* ASSIGNMENT *
Turn the part of the material that opens with the line containing "Unity’s [Resource system](../ScriptReference/Resources.html)" and closes with the line containing "time required to" into a JSON list of strings, one string per line, omitting any blank lines.

===============

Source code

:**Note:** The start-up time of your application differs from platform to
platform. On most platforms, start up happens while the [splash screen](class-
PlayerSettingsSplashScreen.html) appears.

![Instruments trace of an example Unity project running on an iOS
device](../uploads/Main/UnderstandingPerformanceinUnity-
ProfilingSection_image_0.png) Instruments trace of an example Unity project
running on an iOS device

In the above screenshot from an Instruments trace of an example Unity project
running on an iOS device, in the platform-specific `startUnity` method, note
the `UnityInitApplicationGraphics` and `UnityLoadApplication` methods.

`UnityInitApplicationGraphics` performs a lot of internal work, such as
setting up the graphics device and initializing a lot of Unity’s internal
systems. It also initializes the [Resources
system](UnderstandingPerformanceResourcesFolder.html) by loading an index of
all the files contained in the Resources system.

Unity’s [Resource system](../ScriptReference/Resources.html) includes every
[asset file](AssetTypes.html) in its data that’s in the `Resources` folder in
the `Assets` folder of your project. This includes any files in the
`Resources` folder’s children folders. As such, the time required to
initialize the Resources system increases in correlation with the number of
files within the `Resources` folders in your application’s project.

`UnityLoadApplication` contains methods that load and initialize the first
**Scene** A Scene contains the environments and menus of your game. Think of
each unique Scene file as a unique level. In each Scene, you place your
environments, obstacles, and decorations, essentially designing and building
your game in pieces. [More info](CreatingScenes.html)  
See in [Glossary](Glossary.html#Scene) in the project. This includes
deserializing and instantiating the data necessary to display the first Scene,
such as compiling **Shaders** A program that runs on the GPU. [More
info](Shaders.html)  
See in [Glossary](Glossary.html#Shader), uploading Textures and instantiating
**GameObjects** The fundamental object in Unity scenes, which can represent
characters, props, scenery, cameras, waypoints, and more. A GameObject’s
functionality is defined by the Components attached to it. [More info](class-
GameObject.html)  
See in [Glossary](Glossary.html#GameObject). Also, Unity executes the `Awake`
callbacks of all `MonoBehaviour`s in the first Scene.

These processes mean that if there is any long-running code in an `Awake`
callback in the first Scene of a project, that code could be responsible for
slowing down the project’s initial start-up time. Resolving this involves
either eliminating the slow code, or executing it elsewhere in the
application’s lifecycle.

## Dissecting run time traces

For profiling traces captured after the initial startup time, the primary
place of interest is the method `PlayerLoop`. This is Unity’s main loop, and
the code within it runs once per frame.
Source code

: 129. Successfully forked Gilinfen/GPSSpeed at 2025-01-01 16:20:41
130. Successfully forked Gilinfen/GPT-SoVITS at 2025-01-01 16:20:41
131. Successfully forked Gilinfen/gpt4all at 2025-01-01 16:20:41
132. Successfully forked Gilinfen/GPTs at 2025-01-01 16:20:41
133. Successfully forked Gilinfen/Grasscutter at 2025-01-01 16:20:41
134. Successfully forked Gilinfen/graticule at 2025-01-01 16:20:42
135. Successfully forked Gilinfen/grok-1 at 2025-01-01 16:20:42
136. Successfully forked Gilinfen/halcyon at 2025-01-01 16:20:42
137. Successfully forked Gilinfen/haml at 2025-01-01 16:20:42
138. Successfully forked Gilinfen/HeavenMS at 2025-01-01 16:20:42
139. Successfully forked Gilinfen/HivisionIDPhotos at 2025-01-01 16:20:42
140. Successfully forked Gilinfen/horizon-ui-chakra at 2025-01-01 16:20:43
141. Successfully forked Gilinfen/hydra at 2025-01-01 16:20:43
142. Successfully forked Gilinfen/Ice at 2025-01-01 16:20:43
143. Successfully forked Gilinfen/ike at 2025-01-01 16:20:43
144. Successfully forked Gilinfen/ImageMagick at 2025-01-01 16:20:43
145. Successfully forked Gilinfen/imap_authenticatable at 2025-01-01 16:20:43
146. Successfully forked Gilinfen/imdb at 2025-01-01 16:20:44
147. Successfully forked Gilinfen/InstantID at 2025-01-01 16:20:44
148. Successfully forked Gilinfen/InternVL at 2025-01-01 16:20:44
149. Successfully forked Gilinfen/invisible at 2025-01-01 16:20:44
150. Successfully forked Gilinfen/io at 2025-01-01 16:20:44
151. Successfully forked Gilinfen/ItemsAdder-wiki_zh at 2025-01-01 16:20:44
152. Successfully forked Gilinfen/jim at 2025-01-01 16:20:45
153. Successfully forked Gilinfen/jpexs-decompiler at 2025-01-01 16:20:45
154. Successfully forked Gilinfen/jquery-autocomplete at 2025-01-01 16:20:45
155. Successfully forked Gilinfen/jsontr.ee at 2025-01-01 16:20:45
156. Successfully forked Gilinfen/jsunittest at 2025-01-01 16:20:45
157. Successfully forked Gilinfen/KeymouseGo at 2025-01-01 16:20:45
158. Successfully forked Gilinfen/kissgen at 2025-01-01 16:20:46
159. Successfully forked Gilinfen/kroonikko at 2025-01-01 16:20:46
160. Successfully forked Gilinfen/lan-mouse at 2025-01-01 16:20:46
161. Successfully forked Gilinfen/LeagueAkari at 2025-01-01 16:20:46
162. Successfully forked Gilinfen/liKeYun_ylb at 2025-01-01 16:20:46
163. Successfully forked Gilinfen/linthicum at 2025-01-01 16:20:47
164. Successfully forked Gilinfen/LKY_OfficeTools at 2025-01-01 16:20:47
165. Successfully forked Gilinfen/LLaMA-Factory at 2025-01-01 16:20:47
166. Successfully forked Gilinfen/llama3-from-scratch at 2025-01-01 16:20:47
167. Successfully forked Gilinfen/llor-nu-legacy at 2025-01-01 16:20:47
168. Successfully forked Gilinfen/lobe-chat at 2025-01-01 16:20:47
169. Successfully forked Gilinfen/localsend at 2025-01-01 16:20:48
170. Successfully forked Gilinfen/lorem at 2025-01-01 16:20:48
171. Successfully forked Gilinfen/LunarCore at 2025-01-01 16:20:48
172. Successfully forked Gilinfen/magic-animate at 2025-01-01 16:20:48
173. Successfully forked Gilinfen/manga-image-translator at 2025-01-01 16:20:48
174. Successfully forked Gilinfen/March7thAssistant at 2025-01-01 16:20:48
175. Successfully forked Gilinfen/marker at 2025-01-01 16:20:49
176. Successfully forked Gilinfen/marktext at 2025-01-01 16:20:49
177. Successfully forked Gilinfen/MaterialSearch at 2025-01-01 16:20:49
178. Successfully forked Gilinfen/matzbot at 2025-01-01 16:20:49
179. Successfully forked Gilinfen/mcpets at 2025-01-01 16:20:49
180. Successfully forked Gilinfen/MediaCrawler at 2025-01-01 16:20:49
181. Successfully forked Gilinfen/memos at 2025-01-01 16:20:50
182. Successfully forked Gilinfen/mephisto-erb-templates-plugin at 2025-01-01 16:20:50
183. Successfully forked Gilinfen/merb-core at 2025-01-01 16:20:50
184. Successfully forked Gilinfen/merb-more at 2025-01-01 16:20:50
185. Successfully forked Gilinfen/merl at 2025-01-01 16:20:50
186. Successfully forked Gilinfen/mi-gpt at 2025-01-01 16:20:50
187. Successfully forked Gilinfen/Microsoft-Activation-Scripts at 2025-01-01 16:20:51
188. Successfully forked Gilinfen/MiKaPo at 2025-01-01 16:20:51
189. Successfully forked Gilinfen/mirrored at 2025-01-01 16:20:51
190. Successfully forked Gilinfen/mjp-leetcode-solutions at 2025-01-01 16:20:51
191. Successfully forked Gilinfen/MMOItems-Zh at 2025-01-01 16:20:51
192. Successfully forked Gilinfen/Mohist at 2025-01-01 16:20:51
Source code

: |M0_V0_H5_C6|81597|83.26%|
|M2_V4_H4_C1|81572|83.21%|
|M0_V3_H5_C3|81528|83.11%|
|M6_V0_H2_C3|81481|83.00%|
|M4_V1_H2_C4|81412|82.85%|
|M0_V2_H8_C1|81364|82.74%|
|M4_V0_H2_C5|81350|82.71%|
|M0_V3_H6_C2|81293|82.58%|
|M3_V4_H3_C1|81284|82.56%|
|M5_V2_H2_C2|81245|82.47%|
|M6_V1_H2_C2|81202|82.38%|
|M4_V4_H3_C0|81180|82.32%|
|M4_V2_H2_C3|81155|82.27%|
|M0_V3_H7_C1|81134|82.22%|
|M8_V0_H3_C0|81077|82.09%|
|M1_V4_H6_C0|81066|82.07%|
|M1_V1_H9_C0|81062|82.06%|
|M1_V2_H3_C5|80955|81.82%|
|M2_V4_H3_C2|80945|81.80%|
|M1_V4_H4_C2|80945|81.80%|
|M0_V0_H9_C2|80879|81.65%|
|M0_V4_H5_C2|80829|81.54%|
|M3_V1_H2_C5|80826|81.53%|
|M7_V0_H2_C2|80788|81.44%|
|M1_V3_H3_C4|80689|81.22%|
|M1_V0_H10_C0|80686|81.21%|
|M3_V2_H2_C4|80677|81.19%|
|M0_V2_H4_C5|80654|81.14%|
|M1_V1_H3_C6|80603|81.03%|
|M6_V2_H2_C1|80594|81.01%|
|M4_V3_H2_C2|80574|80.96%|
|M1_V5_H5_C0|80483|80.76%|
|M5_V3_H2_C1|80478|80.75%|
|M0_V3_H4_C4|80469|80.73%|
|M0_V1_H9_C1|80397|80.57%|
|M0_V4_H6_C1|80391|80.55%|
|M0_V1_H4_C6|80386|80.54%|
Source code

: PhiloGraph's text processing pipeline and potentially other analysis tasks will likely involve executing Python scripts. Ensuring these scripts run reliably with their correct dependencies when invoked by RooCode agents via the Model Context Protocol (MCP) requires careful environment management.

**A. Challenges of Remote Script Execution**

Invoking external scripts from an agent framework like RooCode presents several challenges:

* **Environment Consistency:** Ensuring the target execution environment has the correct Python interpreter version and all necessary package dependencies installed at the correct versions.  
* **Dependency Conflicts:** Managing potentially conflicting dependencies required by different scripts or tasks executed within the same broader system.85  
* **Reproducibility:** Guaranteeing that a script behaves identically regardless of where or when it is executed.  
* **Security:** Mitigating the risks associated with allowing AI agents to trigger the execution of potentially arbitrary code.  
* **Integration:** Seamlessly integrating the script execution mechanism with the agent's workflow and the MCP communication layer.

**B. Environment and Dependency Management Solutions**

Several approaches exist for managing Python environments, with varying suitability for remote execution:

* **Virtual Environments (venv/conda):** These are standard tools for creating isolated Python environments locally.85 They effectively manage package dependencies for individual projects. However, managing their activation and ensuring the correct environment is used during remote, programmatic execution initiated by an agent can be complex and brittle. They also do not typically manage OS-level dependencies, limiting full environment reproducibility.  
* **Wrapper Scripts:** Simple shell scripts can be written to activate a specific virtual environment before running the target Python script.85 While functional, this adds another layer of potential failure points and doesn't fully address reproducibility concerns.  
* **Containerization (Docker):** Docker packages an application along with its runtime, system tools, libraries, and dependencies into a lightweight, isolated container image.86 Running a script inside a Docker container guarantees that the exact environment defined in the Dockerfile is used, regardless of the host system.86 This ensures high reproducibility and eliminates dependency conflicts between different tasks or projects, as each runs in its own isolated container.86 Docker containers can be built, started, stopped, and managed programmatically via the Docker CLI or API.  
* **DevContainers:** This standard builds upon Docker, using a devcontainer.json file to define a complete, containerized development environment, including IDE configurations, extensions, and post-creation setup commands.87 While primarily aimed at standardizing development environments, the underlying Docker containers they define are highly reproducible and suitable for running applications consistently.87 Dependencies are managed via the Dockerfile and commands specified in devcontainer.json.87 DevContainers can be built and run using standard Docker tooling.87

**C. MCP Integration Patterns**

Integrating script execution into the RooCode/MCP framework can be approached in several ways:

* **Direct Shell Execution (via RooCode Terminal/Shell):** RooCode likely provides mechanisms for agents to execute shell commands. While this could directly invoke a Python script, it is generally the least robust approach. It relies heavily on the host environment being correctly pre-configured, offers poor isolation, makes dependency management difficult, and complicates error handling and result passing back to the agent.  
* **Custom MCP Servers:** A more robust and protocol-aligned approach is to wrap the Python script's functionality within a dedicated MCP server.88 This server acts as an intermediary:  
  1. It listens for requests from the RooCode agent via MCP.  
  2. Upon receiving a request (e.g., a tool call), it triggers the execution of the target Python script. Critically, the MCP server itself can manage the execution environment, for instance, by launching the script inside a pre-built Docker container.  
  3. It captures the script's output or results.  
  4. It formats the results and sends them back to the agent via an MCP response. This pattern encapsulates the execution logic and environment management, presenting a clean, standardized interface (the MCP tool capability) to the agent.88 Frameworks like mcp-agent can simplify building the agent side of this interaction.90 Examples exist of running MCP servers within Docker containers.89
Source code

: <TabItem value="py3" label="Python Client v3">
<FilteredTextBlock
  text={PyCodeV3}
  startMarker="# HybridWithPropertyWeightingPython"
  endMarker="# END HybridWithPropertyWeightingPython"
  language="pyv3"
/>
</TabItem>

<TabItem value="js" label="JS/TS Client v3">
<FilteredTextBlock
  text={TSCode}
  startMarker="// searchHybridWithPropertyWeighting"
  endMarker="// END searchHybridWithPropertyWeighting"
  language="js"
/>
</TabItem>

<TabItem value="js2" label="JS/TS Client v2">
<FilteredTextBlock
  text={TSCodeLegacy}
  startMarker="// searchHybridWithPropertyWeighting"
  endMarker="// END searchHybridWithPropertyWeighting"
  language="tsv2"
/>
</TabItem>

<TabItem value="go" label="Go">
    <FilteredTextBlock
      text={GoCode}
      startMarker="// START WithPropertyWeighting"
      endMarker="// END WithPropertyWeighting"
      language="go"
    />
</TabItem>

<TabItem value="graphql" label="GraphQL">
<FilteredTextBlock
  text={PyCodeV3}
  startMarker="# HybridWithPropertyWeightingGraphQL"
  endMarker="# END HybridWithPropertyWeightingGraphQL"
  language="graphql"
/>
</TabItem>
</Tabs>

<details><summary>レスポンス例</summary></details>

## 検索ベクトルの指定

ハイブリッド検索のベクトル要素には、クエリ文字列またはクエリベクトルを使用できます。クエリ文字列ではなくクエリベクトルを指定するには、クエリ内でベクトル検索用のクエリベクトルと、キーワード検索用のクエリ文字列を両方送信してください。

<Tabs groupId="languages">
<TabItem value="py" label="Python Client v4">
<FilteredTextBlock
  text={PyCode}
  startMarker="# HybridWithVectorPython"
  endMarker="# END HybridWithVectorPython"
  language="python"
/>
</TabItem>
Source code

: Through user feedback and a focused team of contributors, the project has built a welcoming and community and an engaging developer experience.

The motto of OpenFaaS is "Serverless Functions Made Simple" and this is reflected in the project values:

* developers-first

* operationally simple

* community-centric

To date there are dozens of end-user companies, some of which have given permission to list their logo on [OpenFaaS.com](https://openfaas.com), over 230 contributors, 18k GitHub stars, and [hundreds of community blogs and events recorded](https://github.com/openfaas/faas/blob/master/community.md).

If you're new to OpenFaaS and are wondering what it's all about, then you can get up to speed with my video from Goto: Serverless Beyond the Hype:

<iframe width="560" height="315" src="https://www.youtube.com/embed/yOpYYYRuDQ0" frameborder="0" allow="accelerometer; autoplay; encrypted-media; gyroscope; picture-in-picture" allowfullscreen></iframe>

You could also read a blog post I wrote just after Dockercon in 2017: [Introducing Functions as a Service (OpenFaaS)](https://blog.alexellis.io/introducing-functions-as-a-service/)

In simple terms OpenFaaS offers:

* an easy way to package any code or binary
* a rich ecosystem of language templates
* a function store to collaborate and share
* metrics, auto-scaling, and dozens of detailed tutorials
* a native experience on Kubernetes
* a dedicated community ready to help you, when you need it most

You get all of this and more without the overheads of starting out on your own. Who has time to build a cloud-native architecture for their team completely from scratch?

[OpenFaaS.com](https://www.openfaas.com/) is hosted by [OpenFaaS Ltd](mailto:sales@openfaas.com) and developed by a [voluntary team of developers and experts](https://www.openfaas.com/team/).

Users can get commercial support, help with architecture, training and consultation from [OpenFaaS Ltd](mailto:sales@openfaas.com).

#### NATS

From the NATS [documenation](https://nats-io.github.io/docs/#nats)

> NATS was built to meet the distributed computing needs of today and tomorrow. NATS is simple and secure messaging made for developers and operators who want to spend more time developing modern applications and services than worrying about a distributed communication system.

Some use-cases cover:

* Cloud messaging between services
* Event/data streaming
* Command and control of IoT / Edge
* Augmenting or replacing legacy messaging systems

===============

* OUTPUT OF THE TASK *
[
  "Unity’s [Resource system](../ScriptReference/Resources.html) includes every",
  "[asset file](AssetTypes.html) in its data that’s in the `Resources` folder in",
  "the `Assets` folder of your project. This includes any files in the",
  "`Resources` folder’s children folders. As such, the time required to"
]